# MK4 seat interchange question jetta station wagon



## kbrenny (Jan 6, 2009)

I have searched but had no luck so forgive me if I missed it.

I know the front seats from a 2003 jetta wagon will swap with the front seats from a 2002 - 04 golf or jetta.

My question is will the rear seats from a 02 - 04 jetta wagon swap with the rear seats from a 02 - 04 jetta sedan or golf?

any help is greatly appreciated.


----------



## MXTHOR3 (Jan 10, 2003)

Nope, you gotta swap the bases.. The way they connect to the body is completely different.


----------



## kbrenny (Jan 6, 2009)

I know the jetta sedan seats are fully interchangable with the 4 door golf, I have jetta wolfsburg seats in my golf right now and they were a direct swap just bolted in.


----------



## MXTHOR3 (Jan 10, 2003)

kbrenny said:


> I know the jetta sedan seats are fully interchangable with the 4 door golf, I have jetta wolfsburg seats in my golf right now and they were a direct swap just bolted in.


What's that got to do with the wagon? I've got a full Wolfsburg interior in my '05 wagon and I had to swap seat bases in order to make the rears work...

Go pull a set of rear seats out of a wagon and look for yourself.


----------



## kbrenny (Jan 6, 2009)

I was not trying to argue with you, just stating that the mk4 non wagon 4 doors swap seats easily. In your post you did not say you were talking about a wagon. you have answered my question and I appreciate it. Thank you for your help


----------



## MXTHOR3 (Jan 10, 2003)

No worries man.. I was hoping I'd swap the rears in my wagon just like any other rear seat in a Jetta/Golf. It wasn't a very nice surprise, lol.


----------



## hipditch (Jan 18, 2012)

MXTHOR3 said:


> No worries man.. I was hoping I'd swap the rears in my wagon just like any other rear seat in a Jetta/Golf. It wasn't a very nice surprise, lol.


 Was the swap of the base of the seat a big under taking. Im looking to swap the seats of a 2003 jetta wagon into my 2007 city jetta. I know the bases are different but im not sure if there would be much to making it work.


----------



## Kuncle20 (Jan 21, 2009)

Sorry to bump this old thread but I am curious too.. I found a decent set of leathers in a jetta sedan and I know they will slide into the front, and the sedan rear upper will fit but I would need a wagon rear bottom? 

Are sedan rear lower sections all 1 piece or do they split in the center like a 60/40? would it be possible to pull the leather of of the rear bottom seat and stretch it over the foam on the wagon lower rear? 

Sorry and Thanks. 

-Kyle:beer:


----------



## MXTHOR3 (Jan 10, 2003)

The split is the same, you'd have to swap covers and foam over to the wagon bases.. Not very hard.


----------



## Kuncle20 (Jan 21, 2009)

MXTHOR3 said:


> The split is the same, you'd have to swap covers and foam over to the wagon bases.. Not very hard.


Hmmmmmmmmm.
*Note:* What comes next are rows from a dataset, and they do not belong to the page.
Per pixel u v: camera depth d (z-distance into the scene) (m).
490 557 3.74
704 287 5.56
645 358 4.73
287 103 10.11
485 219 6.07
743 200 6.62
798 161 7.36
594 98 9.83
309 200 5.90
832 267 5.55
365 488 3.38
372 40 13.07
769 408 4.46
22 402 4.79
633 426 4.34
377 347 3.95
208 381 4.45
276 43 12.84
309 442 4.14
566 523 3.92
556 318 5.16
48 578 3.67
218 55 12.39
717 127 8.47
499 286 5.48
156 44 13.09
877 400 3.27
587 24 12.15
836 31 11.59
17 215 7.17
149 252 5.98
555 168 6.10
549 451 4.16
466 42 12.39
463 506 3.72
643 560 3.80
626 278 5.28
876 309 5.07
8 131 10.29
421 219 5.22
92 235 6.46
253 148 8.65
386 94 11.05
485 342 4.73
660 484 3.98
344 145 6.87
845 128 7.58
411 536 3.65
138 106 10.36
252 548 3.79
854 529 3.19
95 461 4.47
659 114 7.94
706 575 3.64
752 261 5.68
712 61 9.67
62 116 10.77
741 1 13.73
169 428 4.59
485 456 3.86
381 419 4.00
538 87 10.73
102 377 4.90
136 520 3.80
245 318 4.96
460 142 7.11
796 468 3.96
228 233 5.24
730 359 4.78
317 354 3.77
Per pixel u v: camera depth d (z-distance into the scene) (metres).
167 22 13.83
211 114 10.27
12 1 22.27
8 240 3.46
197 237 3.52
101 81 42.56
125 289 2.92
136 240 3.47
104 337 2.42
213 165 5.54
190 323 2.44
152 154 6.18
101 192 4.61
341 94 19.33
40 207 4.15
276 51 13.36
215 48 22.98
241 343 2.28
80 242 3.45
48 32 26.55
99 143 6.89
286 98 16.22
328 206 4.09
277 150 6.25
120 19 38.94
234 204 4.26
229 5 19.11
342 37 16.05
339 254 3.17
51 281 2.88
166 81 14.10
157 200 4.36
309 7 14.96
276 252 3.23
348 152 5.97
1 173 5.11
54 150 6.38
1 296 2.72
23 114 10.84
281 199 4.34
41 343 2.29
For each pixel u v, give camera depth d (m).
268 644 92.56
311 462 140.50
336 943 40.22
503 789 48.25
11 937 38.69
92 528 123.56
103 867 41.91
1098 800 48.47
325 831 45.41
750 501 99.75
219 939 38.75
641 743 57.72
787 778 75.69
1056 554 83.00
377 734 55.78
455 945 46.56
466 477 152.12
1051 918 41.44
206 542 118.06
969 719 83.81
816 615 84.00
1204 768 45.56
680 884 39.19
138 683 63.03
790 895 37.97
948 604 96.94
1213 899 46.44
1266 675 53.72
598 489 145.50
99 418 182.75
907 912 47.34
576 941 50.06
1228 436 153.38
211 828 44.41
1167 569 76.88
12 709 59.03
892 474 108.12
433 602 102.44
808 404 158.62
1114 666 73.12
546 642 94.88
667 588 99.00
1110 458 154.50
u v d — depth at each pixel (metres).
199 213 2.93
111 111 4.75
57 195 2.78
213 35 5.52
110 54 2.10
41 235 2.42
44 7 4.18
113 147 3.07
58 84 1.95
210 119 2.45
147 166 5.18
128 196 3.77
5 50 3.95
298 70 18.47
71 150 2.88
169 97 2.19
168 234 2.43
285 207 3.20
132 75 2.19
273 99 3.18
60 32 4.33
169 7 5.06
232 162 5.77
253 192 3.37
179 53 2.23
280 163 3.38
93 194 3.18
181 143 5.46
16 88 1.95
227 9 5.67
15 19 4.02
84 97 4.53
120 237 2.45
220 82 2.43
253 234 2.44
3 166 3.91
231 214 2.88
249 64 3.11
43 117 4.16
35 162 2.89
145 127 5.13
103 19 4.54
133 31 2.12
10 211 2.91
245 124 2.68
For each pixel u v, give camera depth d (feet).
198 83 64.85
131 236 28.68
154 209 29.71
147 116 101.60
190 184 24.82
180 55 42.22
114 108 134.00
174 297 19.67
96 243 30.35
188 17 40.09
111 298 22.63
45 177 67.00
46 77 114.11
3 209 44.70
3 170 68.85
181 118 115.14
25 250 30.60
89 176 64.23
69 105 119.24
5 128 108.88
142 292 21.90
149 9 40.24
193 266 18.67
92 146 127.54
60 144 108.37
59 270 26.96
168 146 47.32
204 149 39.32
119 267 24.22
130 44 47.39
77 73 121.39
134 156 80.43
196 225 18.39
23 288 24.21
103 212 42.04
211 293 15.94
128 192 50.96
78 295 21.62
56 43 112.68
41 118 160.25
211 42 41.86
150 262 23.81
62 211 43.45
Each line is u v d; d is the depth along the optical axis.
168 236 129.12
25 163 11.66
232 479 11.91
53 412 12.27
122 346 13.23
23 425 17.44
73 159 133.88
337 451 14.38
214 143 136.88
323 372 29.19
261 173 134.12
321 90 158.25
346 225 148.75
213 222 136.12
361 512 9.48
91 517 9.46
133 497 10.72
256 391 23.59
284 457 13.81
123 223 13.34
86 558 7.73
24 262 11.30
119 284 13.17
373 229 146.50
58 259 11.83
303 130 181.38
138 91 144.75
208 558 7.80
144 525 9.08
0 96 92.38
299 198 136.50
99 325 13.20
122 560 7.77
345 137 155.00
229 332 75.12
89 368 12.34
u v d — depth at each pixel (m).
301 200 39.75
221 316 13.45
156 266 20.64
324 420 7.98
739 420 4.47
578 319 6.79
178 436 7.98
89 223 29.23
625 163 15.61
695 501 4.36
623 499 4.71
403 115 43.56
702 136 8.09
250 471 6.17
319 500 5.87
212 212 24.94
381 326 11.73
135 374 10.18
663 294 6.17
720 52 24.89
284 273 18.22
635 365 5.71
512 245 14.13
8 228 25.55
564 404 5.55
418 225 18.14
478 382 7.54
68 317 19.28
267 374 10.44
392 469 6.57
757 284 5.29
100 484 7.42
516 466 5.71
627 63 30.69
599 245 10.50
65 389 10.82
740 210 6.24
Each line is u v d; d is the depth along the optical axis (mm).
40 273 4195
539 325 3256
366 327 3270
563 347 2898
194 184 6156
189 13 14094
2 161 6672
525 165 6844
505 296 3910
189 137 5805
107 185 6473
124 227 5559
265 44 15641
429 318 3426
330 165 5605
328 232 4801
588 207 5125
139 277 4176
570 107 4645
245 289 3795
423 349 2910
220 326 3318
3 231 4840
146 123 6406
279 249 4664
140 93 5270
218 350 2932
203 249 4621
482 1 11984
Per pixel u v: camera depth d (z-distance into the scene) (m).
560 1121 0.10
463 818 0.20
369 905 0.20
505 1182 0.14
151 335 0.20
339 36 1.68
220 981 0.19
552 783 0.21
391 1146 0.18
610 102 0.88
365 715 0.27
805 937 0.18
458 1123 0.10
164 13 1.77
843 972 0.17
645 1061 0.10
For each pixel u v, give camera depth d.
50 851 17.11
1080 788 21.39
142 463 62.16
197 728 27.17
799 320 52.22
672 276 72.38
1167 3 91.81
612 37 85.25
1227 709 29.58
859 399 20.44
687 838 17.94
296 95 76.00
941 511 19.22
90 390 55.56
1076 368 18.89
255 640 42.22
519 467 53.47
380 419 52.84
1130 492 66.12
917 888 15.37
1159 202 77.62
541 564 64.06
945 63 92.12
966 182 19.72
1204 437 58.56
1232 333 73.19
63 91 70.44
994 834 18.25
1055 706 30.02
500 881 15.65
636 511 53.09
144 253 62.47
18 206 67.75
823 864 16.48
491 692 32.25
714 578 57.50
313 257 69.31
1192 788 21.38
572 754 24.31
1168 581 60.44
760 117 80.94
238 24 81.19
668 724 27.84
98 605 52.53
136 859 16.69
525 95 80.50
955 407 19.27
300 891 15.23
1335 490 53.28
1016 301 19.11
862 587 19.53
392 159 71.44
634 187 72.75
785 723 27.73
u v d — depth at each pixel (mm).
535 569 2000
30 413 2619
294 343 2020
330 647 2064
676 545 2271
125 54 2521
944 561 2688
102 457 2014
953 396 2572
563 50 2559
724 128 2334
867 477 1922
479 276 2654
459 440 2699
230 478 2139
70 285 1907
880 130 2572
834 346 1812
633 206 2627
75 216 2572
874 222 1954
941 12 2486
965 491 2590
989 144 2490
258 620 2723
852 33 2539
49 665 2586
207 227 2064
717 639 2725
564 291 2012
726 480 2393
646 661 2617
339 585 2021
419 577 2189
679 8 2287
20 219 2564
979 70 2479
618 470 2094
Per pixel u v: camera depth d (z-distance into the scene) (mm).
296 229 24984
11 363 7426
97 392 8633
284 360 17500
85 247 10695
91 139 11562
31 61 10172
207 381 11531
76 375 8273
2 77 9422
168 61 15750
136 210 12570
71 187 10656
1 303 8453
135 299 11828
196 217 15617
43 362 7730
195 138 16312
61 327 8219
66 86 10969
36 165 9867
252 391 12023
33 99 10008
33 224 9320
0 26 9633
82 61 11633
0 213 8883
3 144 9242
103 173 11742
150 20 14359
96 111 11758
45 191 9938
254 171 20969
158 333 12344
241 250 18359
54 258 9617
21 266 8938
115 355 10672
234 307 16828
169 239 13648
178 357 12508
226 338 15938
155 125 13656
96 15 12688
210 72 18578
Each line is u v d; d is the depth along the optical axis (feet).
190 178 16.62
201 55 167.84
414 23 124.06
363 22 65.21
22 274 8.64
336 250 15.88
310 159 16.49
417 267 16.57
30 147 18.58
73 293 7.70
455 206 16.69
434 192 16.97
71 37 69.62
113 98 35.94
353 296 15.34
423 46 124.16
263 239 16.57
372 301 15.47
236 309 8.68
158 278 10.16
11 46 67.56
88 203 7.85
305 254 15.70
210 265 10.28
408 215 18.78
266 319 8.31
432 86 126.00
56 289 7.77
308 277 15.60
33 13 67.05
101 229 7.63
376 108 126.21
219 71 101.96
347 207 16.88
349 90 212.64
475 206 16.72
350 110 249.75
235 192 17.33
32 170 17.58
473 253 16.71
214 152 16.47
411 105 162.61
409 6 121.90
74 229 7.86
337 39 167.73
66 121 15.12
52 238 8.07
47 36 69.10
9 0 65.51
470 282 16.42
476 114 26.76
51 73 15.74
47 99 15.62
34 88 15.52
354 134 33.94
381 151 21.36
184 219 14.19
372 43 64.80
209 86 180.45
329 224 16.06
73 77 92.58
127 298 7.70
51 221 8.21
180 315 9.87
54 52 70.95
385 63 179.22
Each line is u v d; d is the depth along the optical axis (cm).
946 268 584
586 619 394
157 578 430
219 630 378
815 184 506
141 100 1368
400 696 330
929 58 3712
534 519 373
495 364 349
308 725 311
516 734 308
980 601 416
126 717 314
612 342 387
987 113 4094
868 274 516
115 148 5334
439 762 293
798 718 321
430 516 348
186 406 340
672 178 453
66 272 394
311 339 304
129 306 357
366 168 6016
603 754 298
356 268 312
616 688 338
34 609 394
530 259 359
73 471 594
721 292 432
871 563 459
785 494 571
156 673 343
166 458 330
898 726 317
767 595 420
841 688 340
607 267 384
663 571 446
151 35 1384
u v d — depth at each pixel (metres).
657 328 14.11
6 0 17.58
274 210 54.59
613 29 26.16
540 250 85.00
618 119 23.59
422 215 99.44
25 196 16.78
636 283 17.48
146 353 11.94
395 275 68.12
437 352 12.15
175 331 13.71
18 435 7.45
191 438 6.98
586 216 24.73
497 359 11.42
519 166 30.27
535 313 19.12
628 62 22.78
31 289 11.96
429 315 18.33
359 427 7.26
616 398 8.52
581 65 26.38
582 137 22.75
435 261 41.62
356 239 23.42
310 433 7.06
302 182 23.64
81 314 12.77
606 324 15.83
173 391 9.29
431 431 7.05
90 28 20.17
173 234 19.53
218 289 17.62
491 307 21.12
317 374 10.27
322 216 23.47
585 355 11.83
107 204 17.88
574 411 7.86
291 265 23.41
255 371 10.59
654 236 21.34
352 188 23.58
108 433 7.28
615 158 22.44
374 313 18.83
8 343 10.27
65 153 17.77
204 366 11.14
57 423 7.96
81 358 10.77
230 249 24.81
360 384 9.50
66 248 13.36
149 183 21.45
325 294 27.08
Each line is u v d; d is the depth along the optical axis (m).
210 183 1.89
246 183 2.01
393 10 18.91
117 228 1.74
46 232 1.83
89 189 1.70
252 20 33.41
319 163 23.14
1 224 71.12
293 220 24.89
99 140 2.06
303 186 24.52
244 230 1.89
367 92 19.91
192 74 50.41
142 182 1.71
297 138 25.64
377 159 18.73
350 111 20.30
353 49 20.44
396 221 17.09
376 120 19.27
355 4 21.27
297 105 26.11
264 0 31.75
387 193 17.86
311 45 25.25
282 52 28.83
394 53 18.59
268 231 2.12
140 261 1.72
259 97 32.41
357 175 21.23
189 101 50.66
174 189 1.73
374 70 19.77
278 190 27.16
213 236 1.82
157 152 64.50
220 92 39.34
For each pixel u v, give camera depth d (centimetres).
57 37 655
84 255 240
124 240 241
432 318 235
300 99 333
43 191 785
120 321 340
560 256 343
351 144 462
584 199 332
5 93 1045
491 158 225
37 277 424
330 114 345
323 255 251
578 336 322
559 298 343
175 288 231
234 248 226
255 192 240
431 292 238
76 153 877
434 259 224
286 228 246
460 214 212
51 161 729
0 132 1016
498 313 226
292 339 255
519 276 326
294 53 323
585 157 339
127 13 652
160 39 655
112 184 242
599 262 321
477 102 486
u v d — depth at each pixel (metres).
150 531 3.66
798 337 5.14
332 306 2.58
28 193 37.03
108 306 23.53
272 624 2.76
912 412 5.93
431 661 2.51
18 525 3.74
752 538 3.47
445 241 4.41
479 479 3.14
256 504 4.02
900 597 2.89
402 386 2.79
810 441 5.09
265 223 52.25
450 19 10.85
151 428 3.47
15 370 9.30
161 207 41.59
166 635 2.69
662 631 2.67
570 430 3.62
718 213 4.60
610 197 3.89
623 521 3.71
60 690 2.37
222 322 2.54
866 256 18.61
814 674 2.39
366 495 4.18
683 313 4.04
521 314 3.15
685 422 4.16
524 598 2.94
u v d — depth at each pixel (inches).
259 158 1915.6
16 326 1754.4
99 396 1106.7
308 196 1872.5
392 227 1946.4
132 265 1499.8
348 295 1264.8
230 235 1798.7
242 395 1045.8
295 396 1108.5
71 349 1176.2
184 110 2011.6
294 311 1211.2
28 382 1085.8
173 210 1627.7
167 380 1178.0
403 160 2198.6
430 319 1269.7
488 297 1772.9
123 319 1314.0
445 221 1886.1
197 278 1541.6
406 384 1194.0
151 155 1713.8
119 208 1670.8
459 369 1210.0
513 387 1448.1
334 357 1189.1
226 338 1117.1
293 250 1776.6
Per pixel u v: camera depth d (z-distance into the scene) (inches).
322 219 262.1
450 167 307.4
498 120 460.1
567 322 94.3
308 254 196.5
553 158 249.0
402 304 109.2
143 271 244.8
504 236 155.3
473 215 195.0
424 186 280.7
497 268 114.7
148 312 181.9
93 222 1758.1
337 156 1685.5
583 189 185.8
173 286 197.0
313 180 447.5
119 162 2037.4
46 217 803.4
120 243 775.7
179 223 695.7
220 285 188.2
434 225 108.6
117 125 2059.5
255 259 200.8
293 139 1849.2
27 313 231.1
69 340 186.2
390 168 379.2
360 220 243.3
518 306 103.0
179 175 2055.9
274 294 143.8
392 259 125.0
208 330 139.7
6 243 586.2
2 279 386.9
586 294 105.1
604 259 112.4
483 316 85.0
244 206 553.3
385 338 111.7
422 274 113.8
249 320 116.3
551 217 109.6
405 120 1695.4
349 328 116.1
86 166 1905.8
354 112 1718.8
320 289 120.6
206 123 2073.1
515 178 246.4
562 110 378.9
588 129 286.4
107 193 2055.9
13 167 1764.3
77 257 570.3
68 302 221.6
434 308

Thanks for the response:thumbup::beer:

and as far as rear top width, is it the same from sedan to wagon?


----------



## MXTHOR3 (Jan 10, 2003)

Kuncle20 said:


> Hmmmmmmmmm. Thanks for the response:thumbup::beer:
> 
> and as far as rear top width, is it the same from sedan to wagon?


Yup, only difference are the seat bases and how they actually attach to the car.


----------